Would you write out the listing verbatim and skip every picture in it?
## Start Provided entries
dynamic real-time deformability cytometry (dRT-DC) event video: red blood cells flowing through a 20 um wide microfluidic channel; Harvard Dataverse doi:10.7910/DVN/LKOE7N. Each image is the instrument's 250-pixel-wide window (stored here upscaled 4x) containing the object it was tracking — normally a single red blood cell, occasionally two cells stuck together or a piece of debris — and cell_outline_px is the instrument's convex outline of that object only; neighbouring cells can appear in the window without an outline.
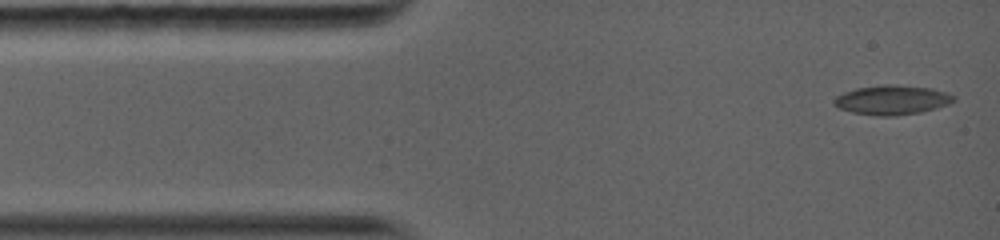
{"species": "common noctule bat (a hibernating species)", "species_latin": "Nyctalus noctula", "temperature_condition": "warm", "stored_images_in_passage": 11, "camera_frame_rate_fps": 5000, "um_per_image_px": 0.085, "animal": {"sex": "female", "body_mass_g": 19.0, "forearm_length_mm": 56.7}, "frame": {"image": 1, "passage_image": 1, "time_ms": 0.0, "image_size_px": [1000, 240], "cell_outline_px": [[956, 100], [948, 104], [936, 108], [920, 112], [892, 116], [880, 116], [852, 112], [836, 108], [832, 104], [832, 100], [836, 96], [844, 92], [856, 88], [884, 84], [888, 84], [932, 88], [956, 96]], "centroid_in_image_um": [75.78, 8.49], "position_along_channel_um": 9.2, "area_um2": 20.58}}
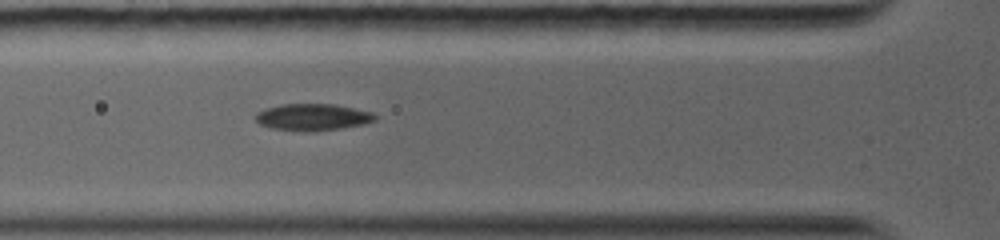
{"frame": {"image": 2, "passage_image": 7, "time_ms": 3.8, "image_size_px": [1000, 240], "cell_outline_px": [[376, 120], [364, 124], [340, 128], [308, 132], [272, 128], [260, 124], [256, 120], [256, 112], [280, 104], [336, 104], [372, 112], [376, 116]], "centroid_in_image_um": [26.59, 9.95], "position_along_channel_um": 99.2, "area_um2": 18.55}}
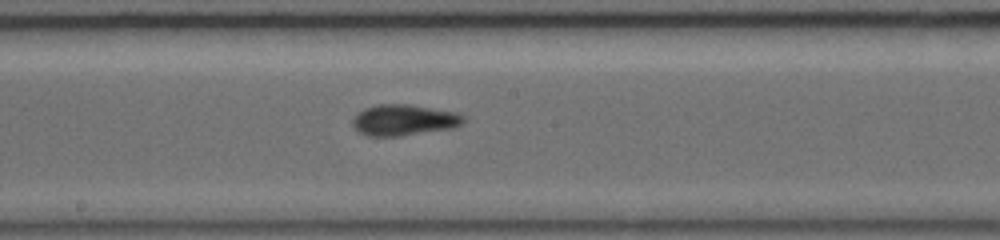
{"frame": {"image": 3, "passage_image": 11, "time_ms": 6.6, "image_size_px": [1000, 240], "cell_outline_px": [[464, 120], [460, 124], [452, 128], [400, 136], [368, 136], [360, 132], [352, 124], [352, 120], [364, 108], [376, 104], [408, 104], [456, 112], [464, 116]], "centroid_in_image_um": [34.32, 10.2], "position_along_channel_um": 213.9, "area_um2": 19.83}}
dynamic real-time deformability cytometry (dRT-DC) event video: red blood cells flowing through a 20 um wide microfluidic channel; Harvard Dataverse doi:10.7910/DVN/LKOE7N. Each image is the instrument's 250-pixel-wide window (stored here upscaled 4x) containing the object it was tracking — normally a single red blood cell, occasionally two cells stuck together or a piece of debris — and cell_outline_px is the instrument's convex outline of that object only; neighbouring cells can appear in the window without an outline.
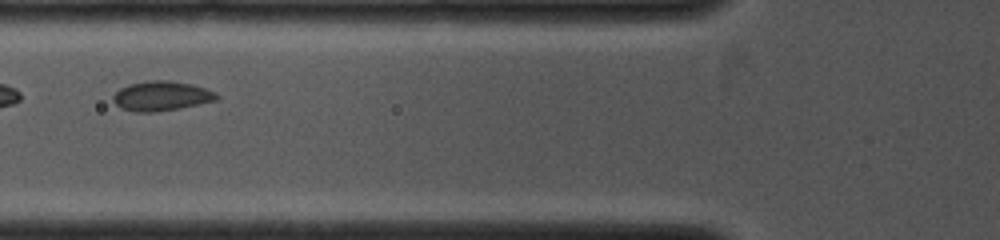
{"species": "common noctule bat (a hibernating species)", "species_latin": "Nyctalus noctula", "temperature_condition": "cold", "stored_images_in_passage": 10, "camera_frame_rate_fps": 4000, "um_per_image_px": 0.085, "animal": {"sex": "female", "body_mass_g": 19.0, "forearm_length_mm": 53.3}, "frame": {"image": 1, "passage_image": 4, "time_ms": 1.0, "image_size_px": [1000, 240], "cell_outline_px": [[220, 96], [216, 100], [200, 104], [180, 108], [156, 112], [136, 112], [120, 108], [112, 100], [112, 96], [120, 88], [128, 84], [152, 80], [168, 80], [192, 84], [216, 92]], "centroid_in_image_um": [13.71, 8.16], "position_along_channel_um": 112.1, "area_um2": 17.98}}
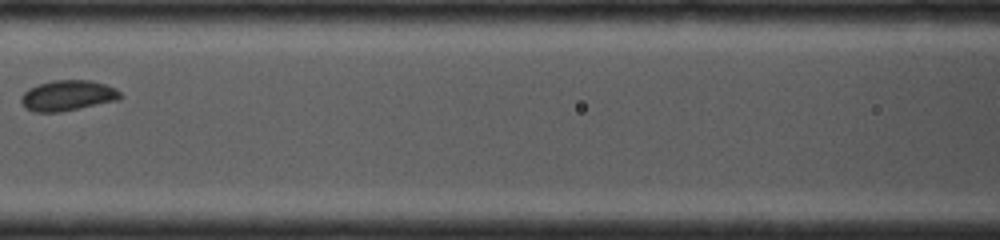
{"frame": {"image": 2, "passage_image": 7, "time_ms": 2.0, "image_size_px": [1000, 240], "cell_outline_px": [[120, 100], [60, 112], [36, 112], [28, 108], [20, 100], [24, 92], [40, 84], [52, 80], [92, 80], [104, 84], [120, 92]], "centroid_in_image_um": [5.78, 8.12], "position_along_channel_um": 160.8, "area_um2": 17.28}}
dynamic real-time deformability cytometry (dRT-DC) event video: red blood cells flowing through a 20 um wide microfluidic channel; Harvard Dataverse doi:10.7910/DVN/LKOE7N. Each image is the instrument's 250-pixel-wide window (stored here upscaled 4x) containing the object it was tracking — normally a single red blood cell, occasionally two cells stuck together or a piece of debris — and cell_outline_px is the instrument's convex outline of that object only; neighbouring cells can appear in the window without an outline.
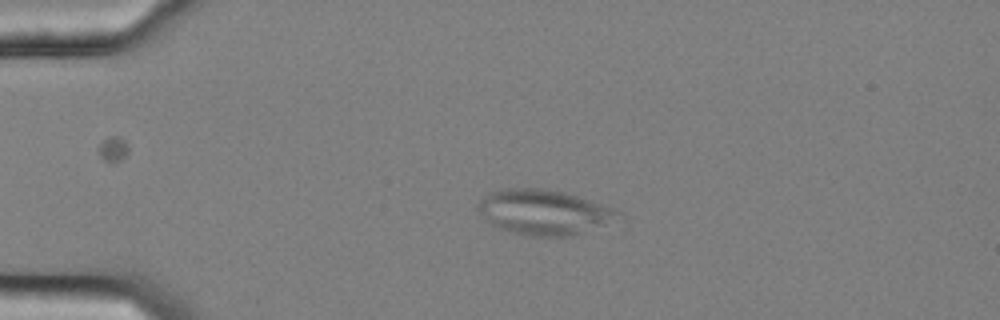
{"species": "common noctule bat (a hibernating species)", "species_latin": "Nyctalus noctula", "temperature_condition": "cold", "stored_images_in_passage": 44, "camera_frame_rate_fps": 3000, "um_per_image_px": 0.085, "animal": {"sex": "female", "body_mass_g": 25.1}, "frame": {"image": 1, "passage_image": 1, "time_ms": 0.0, "image_size_px": [1000, 320], "cell_outline_px": [[624, 216], [604, 224], [572, 236], [528, 236], [512, 232], [500, 228], [492, 224], [476, 208], [480, 200], [492, 192], [500, 188], [556, 188], [612, 208], [620, 212]], "centroid_in_image_um": [46.24, 18.01], "position_along_channel_um": 38.8, "area_um2": 36.65}}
## End Provided entries
Response to the exercise ::
dynamic real-time deformability cytometry (dRT-DC) event video: red blood cells flowing through a 20 um wide microfluidic channel; Harvard Dataverse doi:10.7910/DVN/LKOE7N. Each image is the instrument's 250-pixel-wide window (stored here upscaled 4x) containing the object it was tracking — normally a single red blood cell, occasionally two cells stuck together or a piece of debris — and cell_outline_px is the instrument's convex outline of that object only; neighbouring cells can appear in the window without an outline.
{"species": "common noctule bat (a hibernating species)", "species_latin": "Nyctalus noctula", "temperature_condition": "warm", "stored_images_in_passage": 11, "camera_frame_rate_fps": 5000, "um_per_image_px": 0.085, "animal": {"sex": "female", "body_mass_g": 19.0, "forearm_length_mm": 56.7}, "frame": {"image": 1, "passage_image": 1, "time_ms": 0.0, "image_size_px": [1000, 240], "cell_outline_px": [[956, 100], [948, 104], [936, 108], [920, 112], [892, 116], [880, 116], [852, 112], [836, 108], [832, 104], [832, 100], [836, 96], [844, 92], [856, 88], [884, 84], [888, 84], [932, 88], [956, 96]], "centroid_in_image_um": [75.78, 8.49], "position_along_channel_um": 9.2, "area_um2": 20.58}}
{"frame": {"image": 2, "passage_image": 7, "time_ms": 3.8, "image_size_px": [1000, 240], "cell_outline_px": [[376, 120], [364, 124], [340, 128], [308, 132], [272, 128], [260, 124], [256, 120], [256, 112], [280, 104], [336, 104], [372, 112], [376, 116]], "centroid_in_image_um": [26.59, 9.95], "position_along_channel_um": 99.2, "area_um2": 18.55}}
{"frame": {"image": 3, "passage_image": 11, "time_ms": 6.6, "image_size_px": [1000, 240], "cell_outline_px": [[464, 120], [460, 124], [452, 128], [400, 136], [368, 136], [360, 132], [352, 124], [352, 120], [364, 108], [376, 104], [408, 104], [456, 112], [464, 116]], "centroid_in_image_um": [34.32, 10.2], "position_along_channel_um": 213.9, "area_um2": 19.83}}
dynamic real-time deformability cytometry (dRT-DC) event video: red blood cells flowing through a 20 um wide microfluidic channel; Harvard Dataverse doi:10.7910/DVN/LKOE7N. Each image is the instrument's 250-pixel-wide window (stored here upscaled 4x) containing the object it was tracking — normally a single red blood cell, occasionally two cells stuck together or a piece of debris — and cell_outline_px is the instrument's convex outline of that object only; neighbouring cells can appear in the window without an outline.
{"species": "common noctule bat (a hibernating species)", "species_latin": "Nyctalus noctula", "temperature_condition": "cold", "stored_images_in_passage": 10, "camera_frame_rate_fps": 4000, "um_per_image_px": 0.085, "animal": {"sex": "female", "body_mass_g": 19.0, "forearm_length_mm": 53.3}, "frame": {"image": 1, "passage_image": 4, "time_ms": 1.0, "image_size_px": [1000, 240], "cell_outline_px": [[220, 96], [216, 100], [200, 104], [180, 108], [156, 112], [136, 112], [120, 108], [112, 100], [112, 96], [120, 88], [128, 84], [152, 80], [168, 80], [192, 84], [216, 92]], "centroid_in_image_um": [13.71, 8.16], "position_along_channel_um": 112.1, "area_um2": 17.98}}
{"frame": {"image": 2, "passage_image": 7, "time_ms": 2.0, "image_size_px": [1000, 240], "cell_outline_px": [[120, 100], [60, 112], [36, 112], [28, 108], [20, 100], [24, 92], [40, 84], [52, 80], [92, 80], [104, 84], [120, 92]], "centroid_in_image_um": [5.78, 8.12], "position_along_channel_um": 160.8, "area_um2": 17.28}}
dynamic real-time deformability cytometry (dRT-DC) event video: red blood cells flowing through a 20 um wide microfluidic channel; Harvard Dataverse doi:10.7910/DVN/LKOE7N. Each image is the instrument's 250-pixel-wide window (stored here upscaled 4x) containing the object it was tracking — normally a single red blood cell, occasionally two cells stuck together or a piece of debris — and cell_outline_px is the instrument's convex outline of that object only; neighbouring cells can appear in the window without an outline.
{"species": "common noctule bat (a hibernating species)", "species_latin": "Nyctalus noctula", "temperature_condition": "cold", "stored_images_in_passage": 44, "camera_frame_rate_fps": 3000, "um_per_image_px": 0.085, "animal": {"sex": "female", "body_mass_g": 25.1}, "frame": {"image": 1, "passage_image": 1, "time_ms": 0.0, "image_size_px": [1000, 320], "cell_outline_px": [[624, 216], [604, 224], [572, 236], [528, 236], [512, 232], [500, 228], [492, 224], [476, 208], [480, 200], [492, 192], [500, 188], [556, 188], [612, 208], [620, 212]], "centroid_in_image_um": [46.24, 18.01], "position_along_channel_um": 38.8, "area_um2": 36.65}}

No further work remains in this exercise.